Quoted text:
------------------------------------------------------------------------

You are viewing a plain text version of this content. The canonical link for it is here.
Posted to user@hive.apache.org by "Ravuri, Venkata Puneet" <vr...@ea.com> on 2014/08/25 03:13:14 UTC

Hive 0.13 count(*) query issue for S3 data storage

Hello,

I am using Hadoop 2.5 and Hive 0.13 setup.
I have an external partitioned Hive table with files stored in S3 in RCFile format.
When I perform a 'select *', I get the rows correctly but aggregation queries are failing with the following exception:-

Caused by: java.io.EOFException: Attempted to seek or read past the end of the file
                    at org.apache.hadoop.fs.s3native.Jets3tNativeFileSystemStore.processException(Jets3tNativeFileSystemStore.java:462)
                    at org.apache.hadoop.fs.s3native.Jets3tNativeFileSystemStore.handleException(Jets3tNativeFileSystemStore.java:411)

------------------------------------------------------------------------

Material:
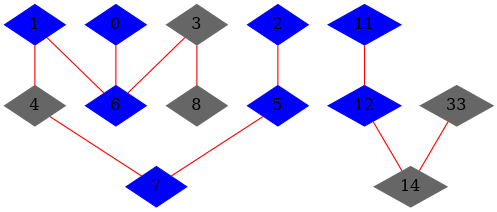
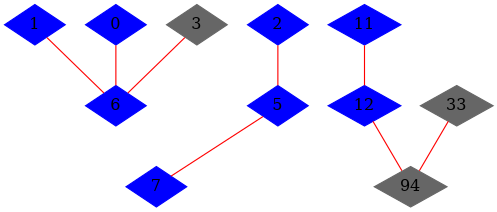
  graph {
    node [color=blue shape=diamond style=filled]
    edge [color=red]
    0
    6
    1
-   4 [color=gray40]
    7
    5
    2
    3 [color=gray40]
-   8 [color=gray40]
    11
    12
-   14 [color=gray40]
+   14 [color=gray40 label=94]
    n13 [color=gray40 label=33]
    0 -- 6
    1 -- 6
-   1 -- 4
-   4 -- 7
    5 -- 7
    2 -- 5
    3 -- 6
-   3 -- 8
    11 -- 12
    12 -- 14
    n13 -- 14
  }
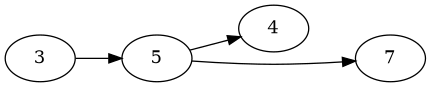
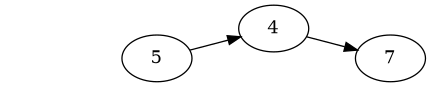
  digraph {
    rankdir=LR
-   n1 [label=3]
    n2 [label=5]
    n3 [label=4]
    n4 [label=7]
-   n1 -> n2
    n2 -> n3
-   n2 -> n4
+   n3 -> n4
  }
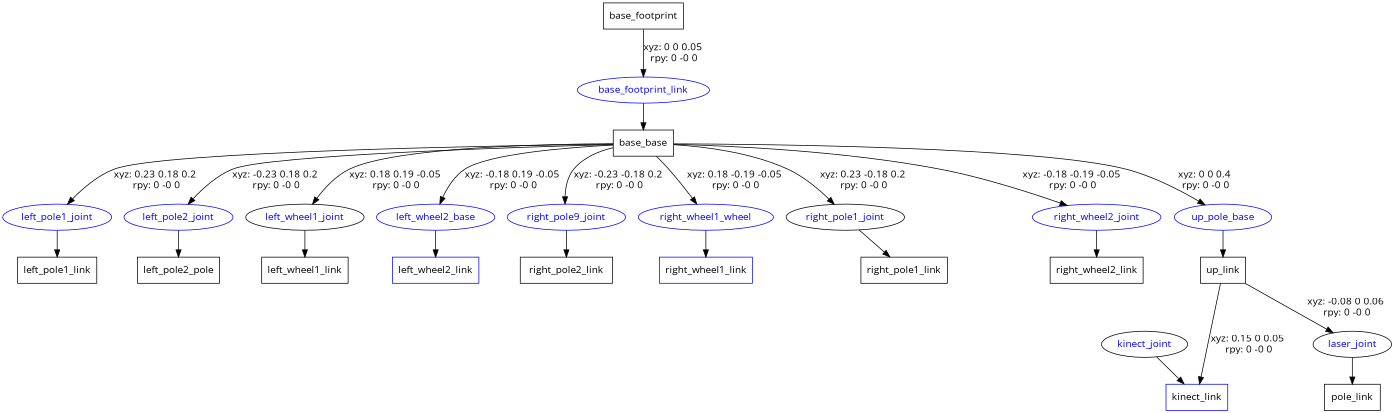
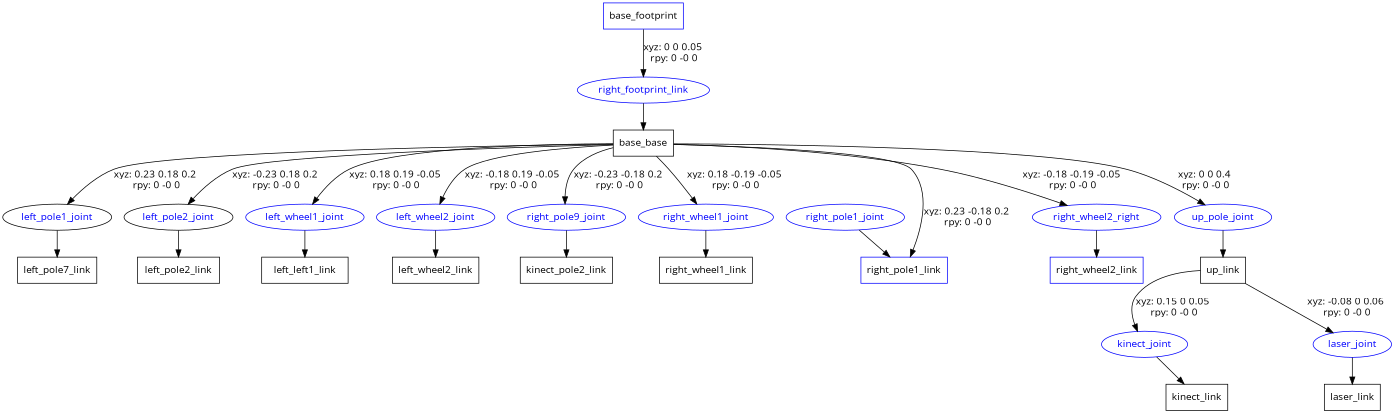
  digraph {
    fontname="Open Sans"
    node [fontname="Open Sans" shape=box]
    edge [fontname="Open Sans"]
-   n1 [label=base_footprint]
-   base_footprint_link [color=blue fontcolor=blue shape=ellipse]
+   n1 [label=base_footprint color=blue]
+   base_footprint_link [color=blue fontcolor=blue shape=ellipse label=right_footprint_link]
    n3 [label=base_base]
-   left_pole1_joint [color=blue fontcolor=blue shape=ellipse]
-   left_pole2_joint [color=blue fontcolor=blue shape=ellipse]
-   left_wheel1_joint [color=black fontcolor=blue shape=ellipse]
-   left_wheel2_joint [color=blue fontcolor=blue shape=ellipse label=left_wheel2_base]
-   right_pole1_joint [color=black fontcolor=blue shape=ellipse]
+   left_pole1_joint [color=black fontcolor=blue shape=ellipse]
+   left_pole2_joint [color=black fontcolor=blue shape=ellipse]
+   left_wheel1_joint [color=blue fontcolor=blue shape=ellipse]
+   left_wheel2_joint [color=blue fontcolor=blue shape=ellipse]
+   right_pole1_joint [color=blue fontcolor=blue shape=ellipse]
    n9 [color=blue fontcolor=blue label=right_pole9_joint shape=ellipse]
-   right_wheel1_joint [color=blue fontcolor=blue shape=ellipse label=right_wheel1_wheel]
-   right_wheel2_joint [color=blue fontcolor=blue shape=ellipse]
-   up_pole_joint [color=blue fontcolor=blue shape=ellipse label=up_pole_base]
-   n13 [label=left_pole1_link]
-   n14 [label=left_pole2_pole]
-   n15 [label=left_wheel1_link]
-   n16 [label=left_wheel2_link color=blue]
-   n17 [label=right_pole1_link]
-   n18 [label=right_pole2_link]
-   n19 [label=right_wheel1_link color=blue]
-   n20 [label=right_wheel2_link]
+   right_wheel1_joint [color=blue fontcolor=blue shape=ellipse]
+   right_wheel2_joint [color=blue fontcolor=blue shape=ellipse label=right_wheel2_right]
+   up_pole_joint [color=blue fontcolor=blue shape=ellipse]
+   n13 [label=left_pole7_link]
+   n14 [label=left_pole2_link]
+   n15 [label=left_left1_link]
+   n16 [label=left_wheel2_link]
+   n17 [label=right_pole1_link color=blue]
+   n18 [label=kinect_pole2_link]
+   n19 [label=right_wheel1_link]
+   n20 [label=right_wheel2_link color=blue]
    n21 [label=up_link]
-   kinect_joint [color=black fontcolor=blue shape=ellipse]
-   laser_joint [color=black fontcolor=blue shape=ellipse]
-   n24 [label=kinect_link color=blue]
-   n25 [label=pole_link]
+   kinect_joint [color=blue fontcolor=blue shape=ellipse]
+   laser_joint [color=blue fontcolor=blue shape=ellipse]
+   n24 [label=kinect_link]
+   n25 [label=laser_link]
    n1 -> base_footprint_link [label="xyz: 0 0 0.05 \nrpy: 0 -0 0"]
    base_footprint_link -> n3
    n3 -> left_pole1_joint [label="xyz: 0.23 0.18 0.2 \nrpy: 0 -0 0"]
    n3 -> left_pole2_joint [label="xyz: -0.23 0.18 0.2 \nrpy: 0 -0 0"]
    n3 -> left_wheel1_joint [label="xyz: 0.18 0.19 -0.05 \nrpy: 0 -0 0"]
    n3 -> left_wheel2_joint [label="xyz: -0.18 0.19 -0.05 \nrpy: 0 -0 0"]
-   n3 -> right_pole1_joint [label="xyz: 0.23 -0.18 0.2 \nrpy: 0 -0 0"]
+   n3 -> n17 [label="xyz: 0.23 -0.18 0.2 \nrpy: 0 -0 0"]
    n3 -> n9 [label="xyz: -0.23 -0.18 0.2 \nrpy: 0 -0 0"]
    n3 -> right_wheel1_joint [label="xyz: 0.18 -0.19 -0.05 \nrpy: 0 -0 0"]
    n3 -> right_wheel2_joint [label="xyz: -0.18 -0.19 -0.05 \nrpy: 0 -0 0"]
    n3 -> up_pole_joint [label="xyz: 0 0 0.4 \nrpy: 0 -0 0"]
    left_pole1_joint -> n13
    left_pole2_joint -> n14
    left_wheel1_joint -> n15
    left_wheel2_joint -> n16
    right_pole1_joint -> n17
    n9 -> n18
    right_wheel1_joint -> n19
    right_wheel2_joint -> n20
    up_pole_joint -> n21
-   n21 -> n24 [label="xyz: 0.15 0 0.05 \nrpy: 0 -0 0"]
+   n21 -> kinect_joint [label="xyz: 0.15 0 0.05 \nrpy: 0 -0 0"]
    n21 -> laser_joint [label="xyz: -0.08 0 0.06 \nrpy: 0 -0 0"]
    kinect_joint -> n24
    laser_joint -> n25
  }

------------------------------------------------------------------------

Task goal: Change "RCFile" to "ORC" in the passage of the Hive post starting with "You are viewing" and going on through "in RCFile format.", and give that passage with the change made. These records have no connection to the Hive post.

Task response:
You are viewing a plain text version of this content. The canonical link for it is here.
Posted to user@hive.apache.org by "Ravuri, Venkata Puneet" <vr...@ea.com> on 2014/08/25 03:13:14 UTC

Hive 0.13 count(*) query issue for S3 data storage

Hello,

I am using Hadoop 2.5 and Hive 0.13 setup.
I have an external partitioned Hive table with files stored in S3 in ORC format.